Usually, if you are ordered not to use a mark more than a certain number of times on a webpage, you’d be conservative and count uses of the mark that are visible on the webpage and the uses that are not visible but are in the HTML source code. Do you want to argue whether use of the mark in the HTML source code is not a use of the mark on the webpage because it’s not visible?
Seems better to avoid testing this distinction and prompting your opponent to move for sanctions. It is arguable that use of a mark in a HTML source keyword meta tag should not be infringement, since search engines probably ignore it and customers can’t normally see it, but sometimes a court says it is.
Enterprise Warehousing Solutions, Inc. (EWS), a test prep company, proceeded to test this distinction, whether intentionally or not.
Data Management Association International (“DAMA-I”), an exam and certification provider, sued EWS for trademark infringement.

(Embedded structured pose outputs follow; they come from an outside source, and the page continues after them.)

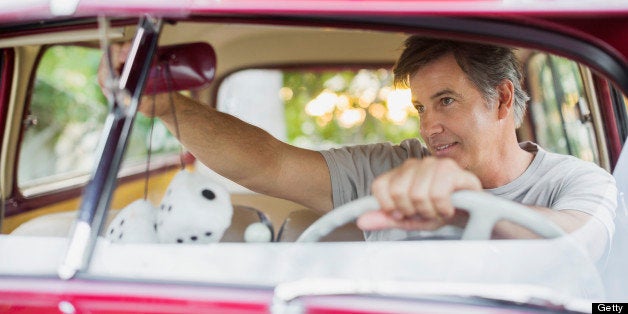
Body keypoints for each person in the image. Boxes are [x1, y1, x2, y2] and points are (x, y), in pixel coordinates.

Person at [99, 36, 616, 257]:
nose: (429, 127)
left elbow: (577, 240)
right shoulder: (390, 166)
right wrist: (165, 108)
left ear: (502, 99)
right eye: (420, 108)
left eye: (445, 101)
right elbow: (269, 165)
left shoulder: (577, 181)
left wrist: (460, 205)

One of the certifications DAMA-I provides is the Certified Data Management Professional (“CDMP”) certification. To obtain the certification, a person must pass the Data Management Fundamentals Exam.
DAMA-I alleged that EWS was inappropriately using DAMA-I’s trademarks on EWS’s website and social media accounts when promoting its test prep course. The court entered a preliminary injunction against EWS. However, the court recognized the need, under nominative fair use, for EWS to use certain DAMA-I marks in a limited matter to describe EWS’s exam preparation course. Therefore the injunction allowed EWS to use certain of DAMA-I’s mark up to five times on any web page.
DAMA-I found that EWS was using DAMA-I marks in EWS’s website source code, which was not visible on the rendered web pages. By counting the use of the marks in the source code, DAMA-I assert EWS exceeded the prohibition on using DAMA-I’s marks more than five time on any web page.
But earlier in briefing on the preliminary injunction motion the parties did not address use of marks in HTML source code or metatags. Instead they focused on the content on EWS’s web pages. The court found that “Nowhere in the preliminary injunction order did the Court mention marks invisible to the consumer.” So the court found that the use of marks in HTML source code (which was not visible when the webpage was normally displayed) fell outside of the scope of the preliminary injunction.
This could have gone the other way. So, check for any source code use of third marks that are not visible on the rendered webpage. And the conservative route is to remove those uses.
Cite: Data Mgmt. Ass’n Int’l v. Enter. Warehousing Sols., Inc, No. 20 C 04711, 2022 U.S. Dist. LEXIS 204942 (N.D. Ill. Nov. 10, 2022).